Перелетные свиньи - страница 24
Возможно, есть на свете кроткие, ангельские женщины, которые скажут о человеке, бросившем их прямо в церкви: «Ну что поделаешь, молодость!..» – но Моди была иной. Обида сжигала до сих пор ее пылкую и гордую душу. Годами копила она то, что надо бы сообщить вероломному Табби, и сейчас горевала, что он так близко, а встретиться с ним нельзя. Попросить, чтобы ее отвезли на машине в Матчингем-Холл, – неудобно; тащиться туда в такую жару – невозможно.
Как всегда, замок был битком набит страждущими душами, но и среди них душа Моди Стаббз занимала не последнее место. Можем мы объяснить и настроение Галли. Когда невеста Парслоу – в доме, кузина – у Императрицы, а свинарь, потирая руки, распевает: «Ио-хо-хо, и бутылка «Грации»!», – никто не сохранит веселья. Прибавьте трагедию Пенни Доналдсон и симпатичного Вейла, и вы поймете, почему Галахад был сам не свой.
Долго ли они молчали, мы сказать не беремся. Чары разрушил лорд Эмсворт, вышедший на террасу с таким видом, словно он кого-то ищет. Так оно и было – высмотрев Моди, он решил поговорить с ней без присмотра. Казалось бы, чего лучше? Спокойно восходила луна, благоухали ночные цветы, лорд Воспер, не только игравший в теннис, но и любивший при случае спеть, оглашал окрестности чувствительной песней, а лорд Эмсворт ощущал, что самое время потолковать с Моди.
С тех пор как брат на этой самой террасе представил его вдове покойного Стаббза, странные чувства шевелились в его сердце. Двадцать лет он только и делал, что избегал женщин. Конечно, совсем не избежишь, они вечно откуда-то берутся, но прыть он обрел и с большим успехом исчезал, как нырнувшая утка. Близкие давно смирились с тем, что девятый граф – не дамский угодник, а если дама захочет от него вежливости, пусть пеняет на себя.
Однако к Моди его просто тянуло. Ему нравилась ее внешность; нравилась и душа – так и просится слово «влечение». Поймав ее взгляд, он чувствовал, что она говорит: «Подойди ко мне», – и мысль эта, как ни странно, казалась ему на редкость удачной.

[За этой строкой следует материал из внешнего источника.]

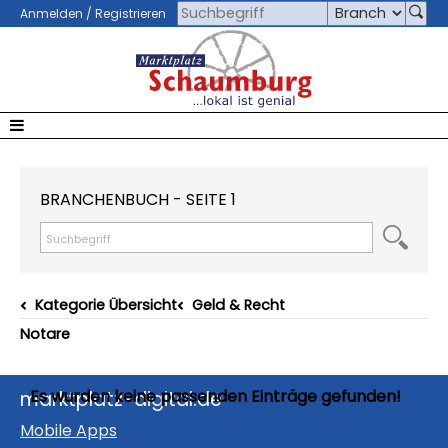
Anmelden / Registrieren
BRANCHENBUCH - SEITE 1
Kategorie Übersicht
Geld & Recht
Notare
Es wurden keine passenden Einträge gefunden!
marktplatz-digital.de
Mobile Apps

И вот он вышел на террасу, чтобы немного потолковать.
Но разве дождешься совершенства? Терраса была, мало того – в лунном свете; была и Моди в нем же, но был и Галахад, увидев которого, граф проблеял: «О… а… э…»
– А, Кларенс! – сказал Галли. – Как дела?
– Славно, славно, – отвечал лорд Эмсворт, исчезая в замке, словно фамильный призрак, которому не понравилось отведенное ему место.
Прекрасная Моди очнулась.
– Это был лорд Эмсворт? – спросила она, ибо заметила какое-то слабое мерцание.
– Да, вылез, – ответил Галли. – И исчез, что-то бормоча. Ходит во сне, как ты думаешь?
– Он рассеянный, да?
– Можно сказать и так. Я тебе не рассказывал про Кларенса и Аркрайтов?
– Кажется, нет.
– Странно. Это случилось как раз тогда, и я всем рассказывал. У Аркрайтов выходила замуж дочь, Амелия, и Кларенс завязал на платке узелок, чтобы послать к свадьбе телеграмму.
– И забыл?
– О нет! Послал. «Поздравляю радостным событием».
– А что ж тут такого?
– То, что послал он ее Картрайтам, а мистер Картрайт только что умер от диабета. Прискорбно, да, но телеграмма их, наверное, подбодрила. А про салат рассказывал?
– Нет.
– Ну что же это такое! Лучшие истории. Итак, Кларенс был моложе, и мне удавалось вытащить его в Лондон. Конечно, он и тогда не становился душой общества, но один талант у него был – он делал замечательный салат. Я его рекламировал при всяком удобном случае. Придут ко мне, спросят: «Галли, верно ли я заметил, что твой этот брат туп, как кирпич?» – а я отвечаю: «В определенном смысле ты прав, Кларенс – не огненный шар, он не очень вписан в общество, но когда дойдет до салатов…» Слава его росла. На него показывали пальцем, поясняя: «Вот – Эмсворт, этот, с салатами». Наконец я взял его в наш клуб, словно импресарио дрессированной блохи. Там ему дали латук, овощи, масло, уксус, и он приступил к делу.
– Ничего не вышло?
– Что ты, еще как вышло! Успех был оглушительный. Дома он порезал палец и налепил пластырь. Я боялся, что это ему помешает, но нет, ничуть. Он резал, смешивал, смешивал, резал, подливал масла, подливал уксуса, и в свое время салат подали на стол в великолепной миске, а народ набросился на него, как голодный волк.